● **TASK OBJECTIVE**
From the records below, output exactly the lines running from the line containing "Document page, 1275x1650 pixels." through the line containing "List each element's", and no others.
——
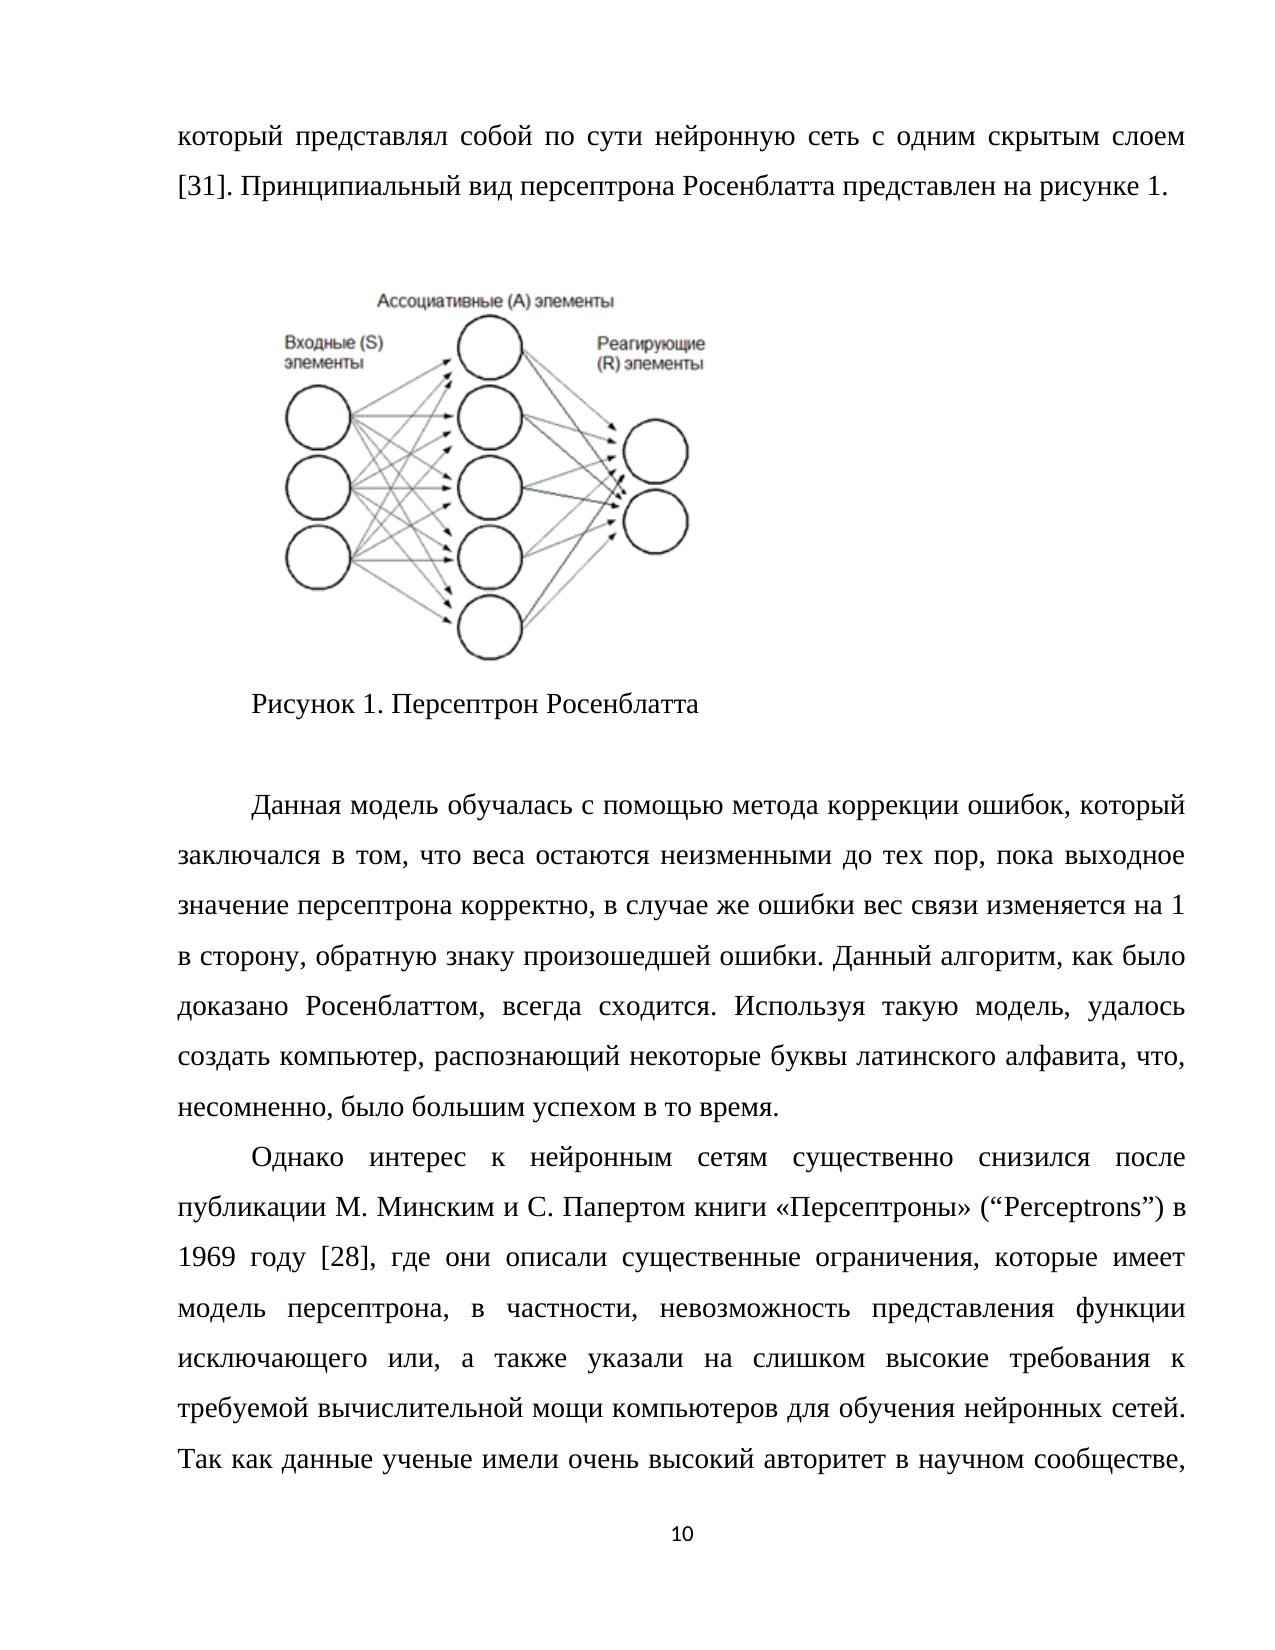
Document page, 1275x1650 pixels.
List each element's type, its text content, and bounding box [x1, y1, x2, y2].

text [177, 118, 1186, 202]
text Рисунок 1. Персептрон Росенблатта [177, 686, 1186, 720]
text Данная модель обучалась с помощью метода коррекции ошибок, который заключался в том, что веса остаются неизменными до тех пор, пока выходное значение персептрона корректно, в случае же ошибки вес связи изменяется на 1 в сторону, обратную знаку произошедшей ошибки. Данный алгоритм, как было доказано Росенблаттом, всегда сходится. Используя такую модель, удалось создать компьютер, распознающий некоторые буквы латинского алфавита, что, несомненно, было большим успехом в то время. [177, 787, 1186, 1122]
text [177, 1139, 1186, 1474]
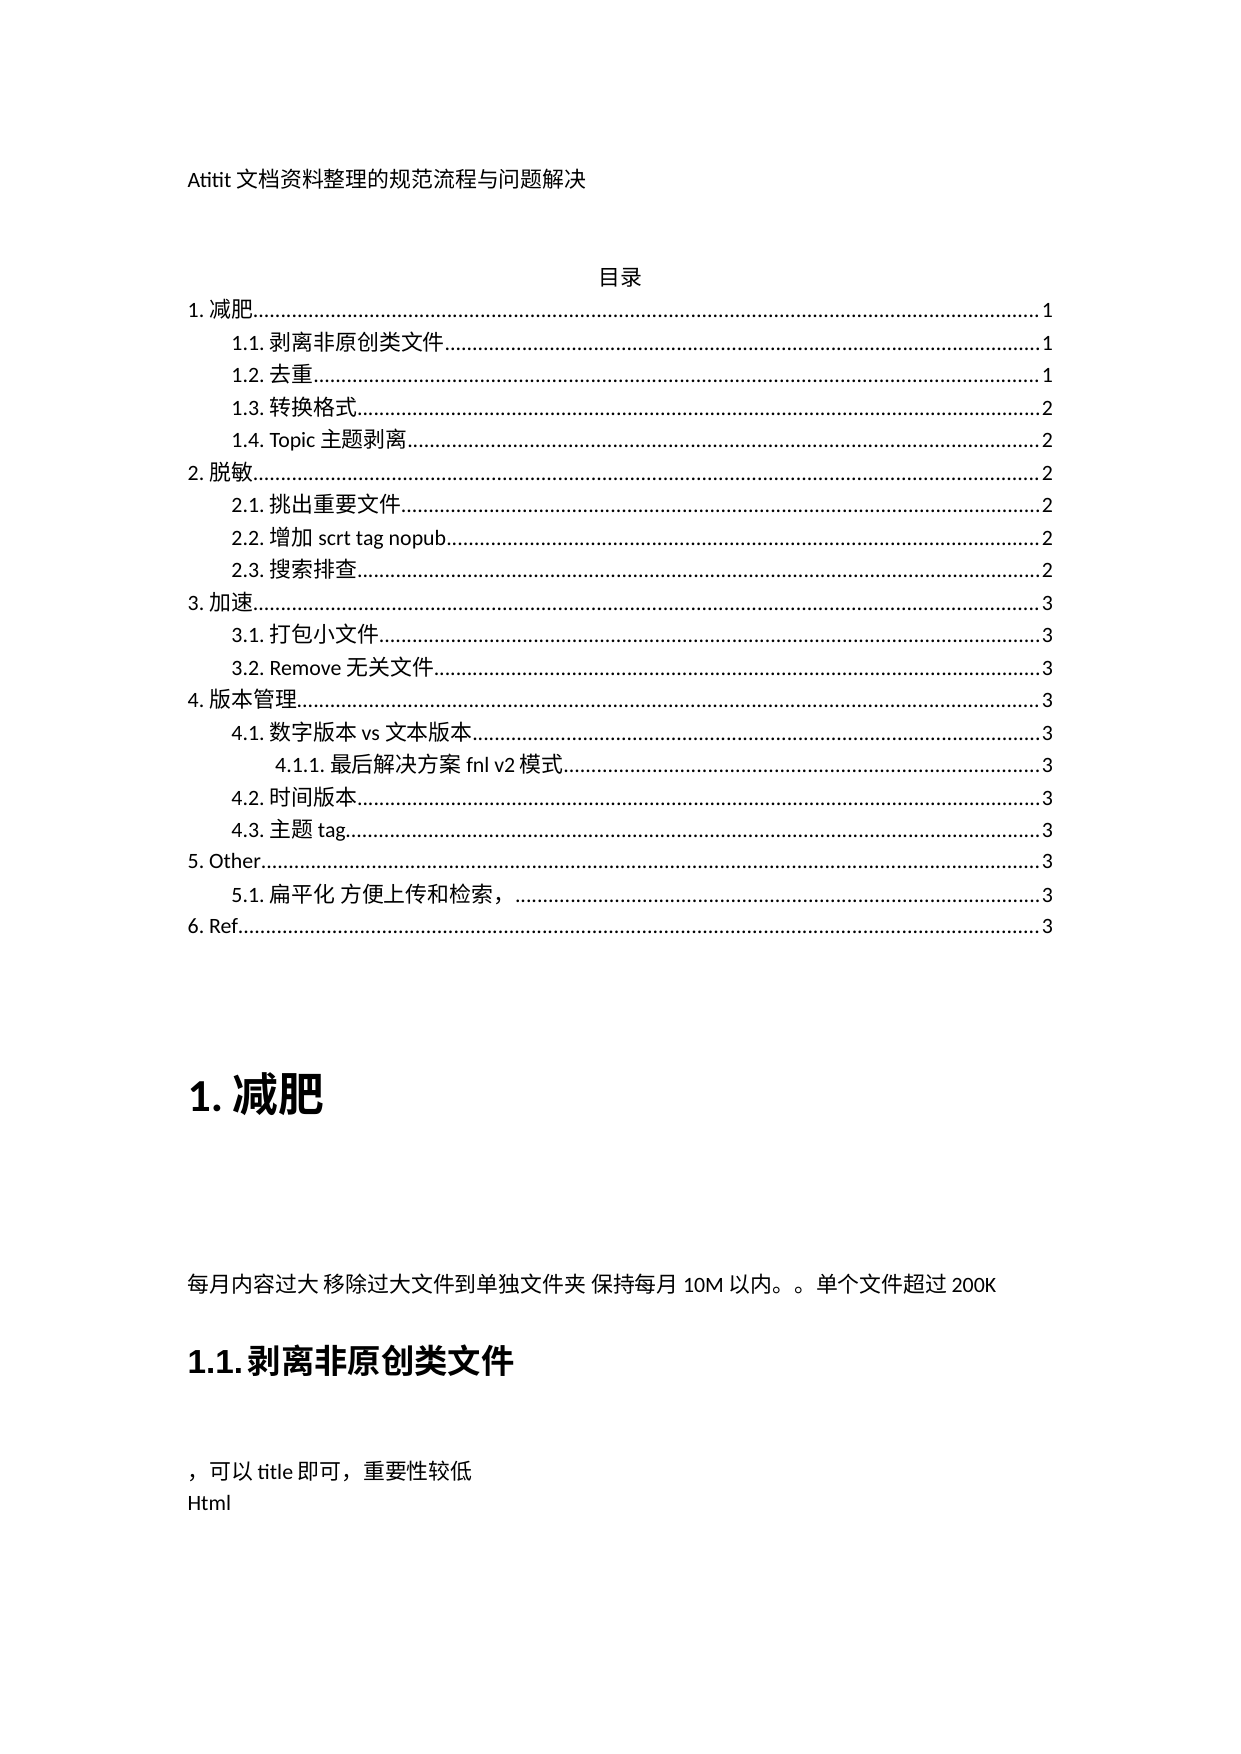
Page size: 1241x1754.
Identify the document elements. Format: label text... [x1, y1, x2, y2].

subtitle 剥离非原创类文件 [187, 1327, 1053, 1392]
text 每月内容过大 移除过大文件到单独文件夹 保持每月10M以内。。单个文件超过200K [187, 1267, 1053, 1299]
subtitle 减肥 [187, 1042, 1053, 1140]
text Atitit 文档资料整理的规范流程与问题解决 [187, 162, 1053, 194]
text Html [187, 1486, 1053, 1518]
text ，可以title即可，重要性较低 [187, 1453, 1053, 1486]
——
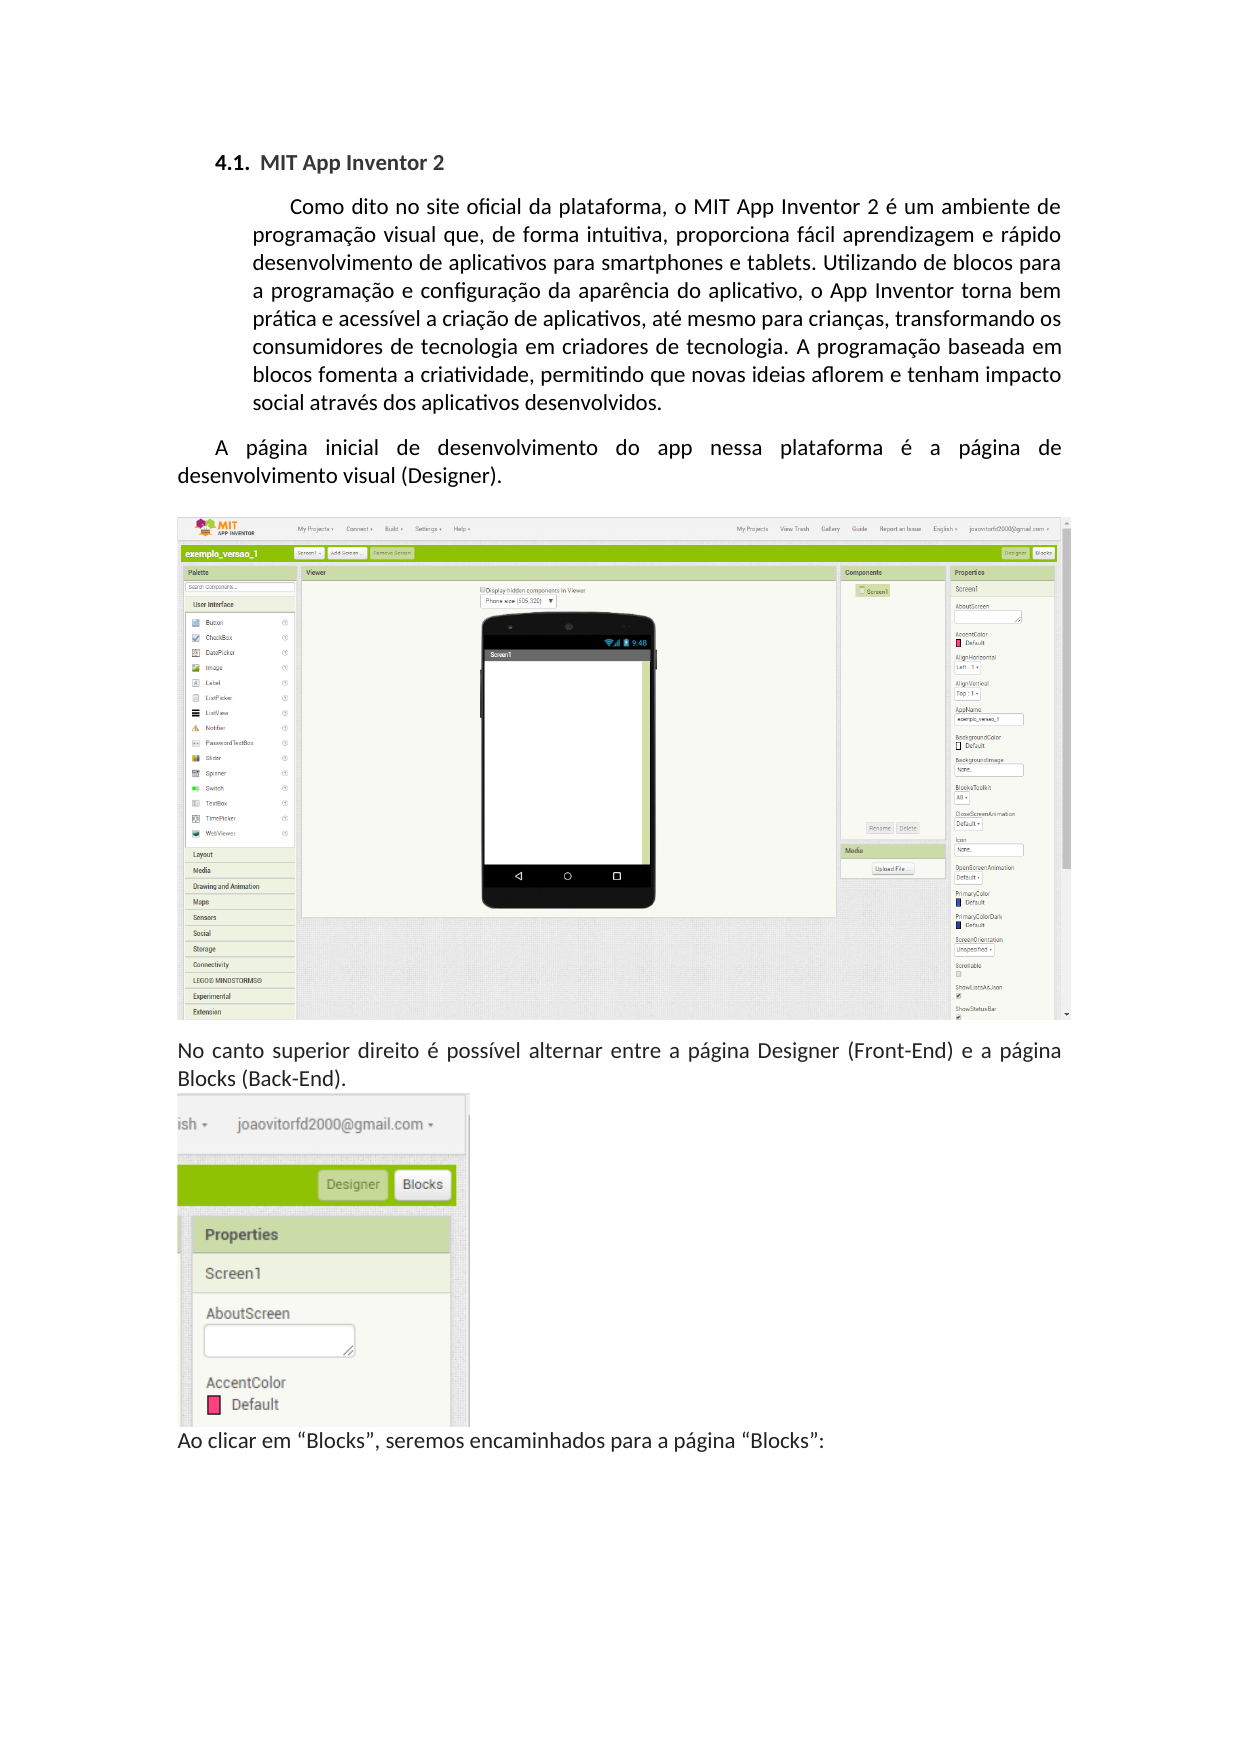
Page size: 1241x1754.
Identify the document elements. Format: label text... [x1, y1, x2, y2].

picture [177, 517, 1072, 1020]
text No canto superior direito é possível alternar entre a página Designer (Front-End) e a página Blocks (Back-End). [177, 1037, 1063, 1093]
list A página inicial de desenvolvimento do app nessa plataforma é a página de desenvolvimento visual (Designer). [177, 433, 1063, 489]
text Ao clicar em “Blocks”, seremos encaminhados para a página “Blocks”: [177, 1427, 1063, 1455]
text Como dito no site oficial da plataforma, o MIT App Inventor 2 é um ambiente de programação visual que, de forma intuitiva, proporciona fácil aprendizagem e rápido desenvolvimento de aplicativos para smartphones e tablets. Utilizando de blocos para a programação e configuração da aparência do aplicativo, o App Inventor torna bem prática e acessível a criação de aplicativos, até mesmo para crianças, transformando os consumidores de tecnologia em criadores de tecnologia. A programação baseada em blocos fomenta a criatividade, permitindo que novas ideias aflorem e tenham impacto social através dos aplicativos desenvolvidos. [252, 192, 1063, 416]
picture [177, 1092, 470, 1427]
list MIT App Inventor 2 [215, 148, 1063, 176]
——
● **OUTPUT FOR THIS EXERCISE**
Document page, 1275x1650 pixels.
List each element's type, its text content, and bounding box [x1, y1, x2, y2].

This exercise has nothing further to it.